Starbase Atlantis Gets Kids Excited About Math And Science

Youngsters from the Forest Heights Boys and Girls Club are spending a week of summer camp at the Gulfport Seabee Base.

They're learning math and science in a special program called "Starbase Atlantis".

The hands on activities are also teaching teamwork and discipline.

Adding fire to a milk bottle helps explain a lesson about air. Higher pressure pushes an egg into the bottle. The students also know how changing air pressure can get that same egg back out.

Adding air to the bottle does the trick. The teacher blows into the bottle, and the egg slowly plops out of the milk bottle opening.

Starbase Atlantis helps make math and science fun.

Sharon Saucier is program director for the Forest Heights Boys and Girls Club.

"They've had quite a week. It has been enjoyable from the classroom all the way out into the field," she said.

Seabee, Frederick Welch, introduced the kids to some basic physics applications.

"We have these rigs designed, made out of basic lumber and pulleys and lines, that will make lifting heavy objects in a small confined space easier," he said.

Kid power alone can't budge a 350 pound weight.  The youngsters tried, but failed to lift the rock on their own.

"I can't do it. It was too heavy," said Eliza Edwards.

That's where science and mechanical engineering intervene. Pulleys and ropes ease the burden.

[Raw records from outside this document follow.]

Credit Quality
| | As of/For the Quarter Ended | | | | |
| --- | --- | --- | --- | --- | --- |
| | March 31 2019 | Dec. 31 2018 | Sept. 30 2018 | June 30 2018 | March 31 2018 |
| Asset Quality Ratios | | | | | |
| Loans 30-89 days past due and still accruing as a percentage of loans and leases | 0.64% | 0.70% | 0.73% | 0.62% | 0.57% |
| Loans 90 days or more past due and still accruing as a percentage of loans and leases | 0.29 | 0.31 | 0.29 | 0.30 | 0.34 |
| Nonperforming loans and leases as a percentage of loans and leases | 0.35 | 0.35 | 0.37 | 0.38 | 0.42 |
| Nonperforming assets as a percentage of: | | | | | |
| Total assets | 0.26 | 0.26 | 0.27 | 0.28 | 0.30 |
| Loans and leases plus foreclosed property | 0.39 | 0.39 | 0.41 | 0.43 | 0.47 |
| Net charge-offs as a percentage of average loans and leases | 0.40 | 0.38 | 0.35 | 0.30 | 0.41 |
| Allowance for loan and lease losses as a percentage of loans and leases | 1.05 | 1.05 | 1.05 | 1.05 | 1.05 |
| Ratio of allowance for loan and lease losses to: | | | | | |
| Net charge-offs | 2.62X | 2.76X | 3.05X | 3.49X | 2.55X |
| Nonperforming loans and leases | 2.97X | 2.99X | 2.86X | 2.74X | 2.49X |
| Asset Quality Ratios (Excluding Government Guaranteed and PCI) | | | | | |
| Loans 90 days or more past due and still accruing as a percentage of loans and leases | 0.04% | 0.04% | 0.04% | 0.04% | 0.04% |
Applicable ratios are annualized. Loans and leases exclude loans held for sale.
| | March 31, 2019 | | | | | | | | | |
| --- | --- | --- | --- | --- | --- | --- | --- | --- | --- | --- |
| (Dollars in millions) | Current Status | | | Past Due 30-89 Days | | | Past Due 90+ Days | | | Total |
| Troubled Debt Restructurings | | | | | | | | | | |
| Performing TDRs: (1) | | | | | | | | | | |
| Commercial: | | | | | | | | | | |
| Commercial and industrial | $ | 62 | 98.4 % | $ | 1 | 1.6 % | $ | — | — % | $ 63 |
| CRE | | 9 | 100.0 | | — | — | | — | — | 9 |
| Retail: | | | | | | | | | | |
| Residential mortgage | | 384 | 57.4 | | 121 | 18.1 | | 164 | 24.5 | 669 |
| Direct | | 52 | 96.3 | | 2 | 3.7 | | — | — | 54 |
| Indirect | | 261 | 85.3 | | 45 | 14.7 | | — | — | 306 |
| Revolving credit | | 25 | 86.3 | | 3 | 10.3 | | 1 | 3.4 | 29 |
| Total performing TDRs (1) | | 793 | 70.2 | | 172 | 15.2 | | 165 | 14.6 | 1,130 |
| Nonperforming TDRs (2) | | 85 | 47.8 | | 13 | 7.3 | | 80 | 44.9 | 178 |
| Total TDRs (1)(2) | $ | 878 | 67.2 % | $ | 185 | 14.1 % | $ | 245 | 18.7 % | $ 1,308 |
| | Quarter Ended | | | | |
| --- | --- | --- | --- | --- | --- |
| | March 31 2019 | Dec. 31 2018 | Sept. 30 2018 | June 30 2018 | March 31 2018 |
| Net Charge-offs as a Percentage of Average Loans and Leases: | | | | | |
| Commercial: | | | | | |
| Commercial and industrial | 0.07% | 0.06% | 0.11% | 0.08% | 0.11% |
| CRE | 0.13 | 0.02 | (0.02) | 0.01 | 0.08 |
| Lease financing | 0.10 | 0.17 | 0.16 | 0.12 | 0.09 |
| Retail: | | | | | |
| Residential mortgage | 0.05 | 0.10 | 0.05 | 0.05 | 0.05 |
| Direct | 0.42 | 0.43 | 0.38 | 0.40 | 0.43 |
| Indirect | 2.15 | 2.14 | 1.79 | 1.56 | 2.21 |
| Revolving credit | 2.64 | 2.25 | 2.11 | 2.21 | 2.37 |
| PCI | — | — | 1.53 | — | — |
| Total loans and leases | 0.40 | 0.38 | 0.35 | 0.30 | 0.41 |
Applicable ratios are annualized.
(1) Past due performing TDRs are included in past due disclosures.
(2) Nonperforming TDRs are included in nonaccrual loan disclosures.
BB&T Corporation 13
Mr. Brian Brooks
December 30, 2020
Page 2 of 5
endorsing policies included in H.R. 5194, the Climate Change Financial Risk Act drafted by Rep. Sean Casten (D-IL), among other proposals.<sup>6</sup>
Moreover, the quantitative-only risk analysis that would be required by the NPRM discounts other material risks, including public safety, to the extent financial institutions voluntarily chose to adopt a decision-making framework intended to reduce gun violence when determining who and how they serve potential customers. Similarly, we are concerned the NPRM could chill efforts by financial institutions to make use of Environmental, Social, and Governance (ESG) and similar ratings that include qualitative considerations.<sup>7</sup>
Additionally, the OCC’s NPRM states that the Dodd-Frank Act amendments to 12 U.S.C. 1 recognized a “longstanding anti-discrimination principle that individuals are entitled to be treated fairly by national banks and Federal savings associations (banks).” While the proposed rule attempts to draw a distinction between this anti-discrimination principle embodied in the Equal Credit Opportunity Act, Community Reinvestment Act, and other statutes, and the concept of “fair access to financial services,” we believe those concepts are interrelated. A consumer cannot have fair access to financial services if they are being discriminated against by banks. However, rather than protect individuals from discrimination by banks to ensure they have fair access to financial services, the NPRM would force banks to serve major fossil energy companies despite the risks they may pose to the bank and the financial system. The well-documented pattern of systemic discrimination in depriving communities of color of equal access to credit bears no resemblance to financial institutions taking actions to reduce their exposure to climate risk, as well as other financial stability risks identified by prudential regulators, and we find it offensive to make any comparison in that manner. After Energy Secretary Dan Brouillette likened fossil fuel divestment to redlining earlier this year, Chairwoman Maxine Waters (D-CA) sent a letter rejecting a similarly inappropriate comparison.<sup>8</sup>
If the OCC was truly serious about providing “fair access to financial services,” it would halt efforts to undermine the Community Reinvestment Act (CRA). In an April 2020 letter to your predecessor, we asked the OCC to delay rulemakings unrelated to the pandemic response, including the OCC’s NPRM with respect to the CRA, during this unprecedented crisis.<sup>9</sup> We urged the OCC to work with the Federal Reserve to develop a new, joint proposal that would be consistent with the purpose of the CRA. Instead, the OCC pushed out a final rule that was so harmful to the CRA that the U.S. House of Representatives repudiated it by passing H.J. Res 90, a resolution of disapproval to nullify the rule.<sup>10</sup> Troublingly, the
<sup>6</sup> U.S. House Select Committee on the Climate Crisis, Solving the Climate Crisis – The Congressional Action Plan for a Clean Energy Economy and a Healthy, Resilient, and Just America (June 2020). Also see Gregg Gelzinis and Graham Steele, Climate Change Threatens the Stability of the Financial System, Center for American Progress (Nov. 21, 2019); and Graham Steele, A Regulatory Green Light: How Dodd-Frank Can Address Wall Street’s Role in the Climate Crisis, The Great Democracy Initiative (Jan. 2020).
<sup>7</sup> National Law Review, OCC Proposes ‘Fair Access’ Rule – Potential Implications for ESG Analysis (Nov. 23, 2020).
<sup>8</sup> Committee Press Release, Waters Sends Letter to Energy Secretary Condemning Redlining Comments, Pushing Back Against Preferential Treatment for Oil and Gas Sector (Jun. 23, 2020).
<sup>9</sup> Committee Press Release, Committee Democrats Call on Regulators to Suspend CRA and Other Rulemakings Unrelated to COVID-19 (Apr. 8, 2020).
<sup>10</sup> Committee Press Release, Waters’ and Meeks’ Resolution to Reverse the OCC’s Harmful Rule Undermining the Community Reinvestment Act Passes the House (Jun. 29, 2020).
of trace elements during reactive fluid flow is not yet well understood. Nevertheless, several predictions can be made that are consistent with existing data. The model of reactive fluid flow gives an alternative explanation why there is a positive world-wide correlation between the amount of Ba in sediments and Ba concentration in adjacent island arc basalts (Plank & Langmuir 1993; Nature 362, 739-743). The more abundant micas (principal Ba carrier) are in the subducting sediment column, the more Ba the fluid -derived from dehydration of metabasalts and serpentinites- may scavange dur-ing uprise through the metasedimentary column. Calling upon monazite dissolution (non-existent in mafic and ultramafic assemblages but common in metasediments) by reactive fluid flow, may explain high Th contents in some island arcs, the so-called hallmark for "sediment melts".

"You want to try lifting this block now. All right. Heave!," said Seabee Welch.

"Heave, there you go!", he said.

Starbase Atlantis puts the scientific principles into practice.

"Simple principles get put to work on an everyday basis in a lot of the jobs that the Seabees do. So it's a perfect match up for seeing what the military does," explained director, Shelley Bard.

The hands on activity keeps it fun, while letting the kids know learning science and math isn't so challenging after all.